Suggesting that the Quaker testimony on these matters “should spring from a place of love rather than fear”, it is proposed that the best word or phrase to describe sustainability is in the area of overlap of:
…care, respect, love, symbiosis, honouring, valuing, hospitality, stewardship, nurture, humility, adaptation and accommodation, peaceable living, interconnectedness, awe, wonder, relationship, harmony, consecration, [and, rather wonderfully] sacramental or holy living.
In our time, to use the word “holy” is either an act of bravery or foolishness, for there will be many that will say that such a word is “out of time”. But the word is timeless and in many ways also ordinary, a part of our common remembrance; for, as William Blake put it “…everything that lives is Holy”. If, then, it is true that the solution to sustainability and climate change lies in the holy life, what would such a life be like?
Fortunately, there is much to guide us in the teachings of the wise men and women of all times and all traditions – especially the mystics and sages.
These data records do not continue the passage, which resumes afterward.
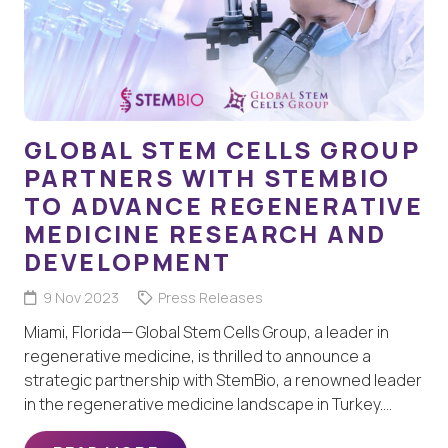
GLOBAL STEM CELLS GROUP
PARTNERS WITH STEMBIO
TO ADVANCE REGENERATIVE
MEDICINE RESEARCH AND
DEVELOPMENT
9 Nov 2023
Press Releases
Miami, Florida— Global Stem Cells Group, a leader in
regenerative medicine, is thrilled to announce a
strategic partnership with StemBio, a renowned leader
in the regenerative medicine landscape in Turkey.…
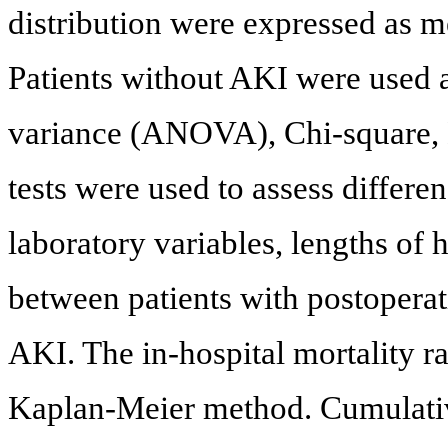
distribution were expressed as m
Patients without AKI were used a
variance (ANOVA), Chi-square,
tests were used to assess differe
laboratory variables, lengths of 
between patients with postopera
AKI. The in-hospital mortality r
Kaplan-Meier method. Cumulative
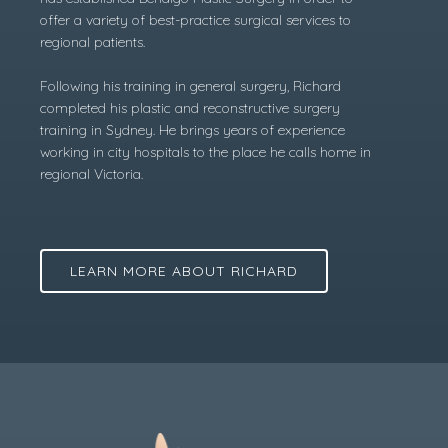
offer a variety of best-practice surgical services to
regional patients.
Following his training in general surgery, Richard
completed his plastic and reconstructive surgery
training in Sydney. He brings years of experience
working in city hospitals to the place he calls home in
regional Victoria.
LEARN MORE ABOUT RICHARD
The holy life, we are told, springs from Divine Love and is found in peacefulness, discipline and generosity. These three qualities are seen to be in contrast to hatred, disorder and greed. They are qualities that arise from a concern for others in contrast to an obsession with one’s self. They are, therefore, uncommon in a Western (and, perhaps, increasingly an Eastern) world that is shaped by consumerism and the reification of the individual; a world that, despite all the evidence that shows the vital interconnectedness of our lives, has lost its sense of community.
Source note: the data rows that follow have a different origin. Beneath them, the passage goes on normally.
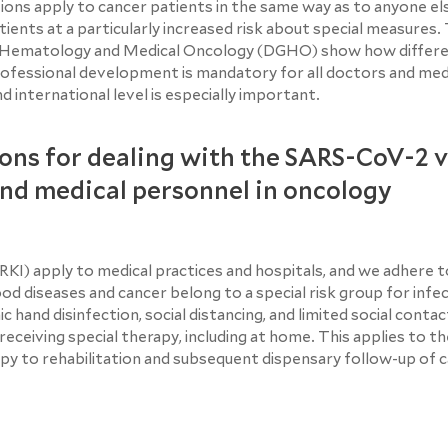
ons apply to cancer patients in the same way as to anyone el
ients at a particularly increased risk about special measures.
 Hematology and Medical Oncology (DGHO) show how differe
ofessional development is mandatory for all doctors and medi
 international level is especially important.
ons for dealing with the SARS-CoV-2 v
and medical personnel in oncology
I) apply to medical practices and hospitals, and we adhere 
ood diseases and cancer belong to a special risk group for infe
 hand disinfection, social distancing, and limited social conta
eceiving special therapy, including at home. This applies to th
apy to rehabilitation and subsequent dispensary follow-up of 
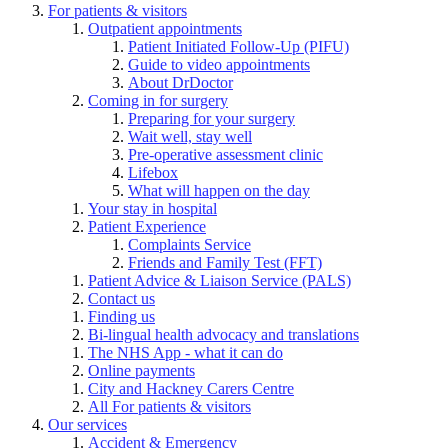
For patients & visitors
Outpatient appointments
Patient Initiated Follow-Up (PIFU)
Guide to video appointments
About DrDoctor
Coming in for surgery
Preparing for your surgery
Wait well, stay well
Pre-operative assessment clinic
Lifebox
What will happen on the day
Your stay in hospital
Patient Experience
Complaints Service
Friends and Family Test (FFT)
Patient Advice & Liaison Service (PALS)
Contact us
Finding us
Bi-lingual health advocacy and translations
The NHS App - what it can do
Online payments
City and Hackney Carers Centre
All For patients & visitors
Our services
Accident & Emergency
And where should we start? That, too, is easy, since all the great spiritual traditions make it clear that outward peace and well-being cannot be achieved without inner peace and well-being. We start with ourselves.
So for those of us that may sometimes feel that the small things that we do to simplify our lives and reduce our carbon footprint – improving the insulation of our houses, buying our electricity on a green tariff, recycling, travelling less, buying local food and catching the rain from our gutters in a water butt – is as nothing compared with the number of coal-fired power stations being built in China or another ludicrous hotel complex in Dubai, remember that this is where we have start. Perhaps we will also be able to influence things more widely but only if we start here, with ourselves and with that which is close at hand. For without this, it is all words and opinions and how can we expect others to change their lives unless we are prepared change our own?
David Cadman is a sustainability strategist and a writer. He lives in Aldeburgh.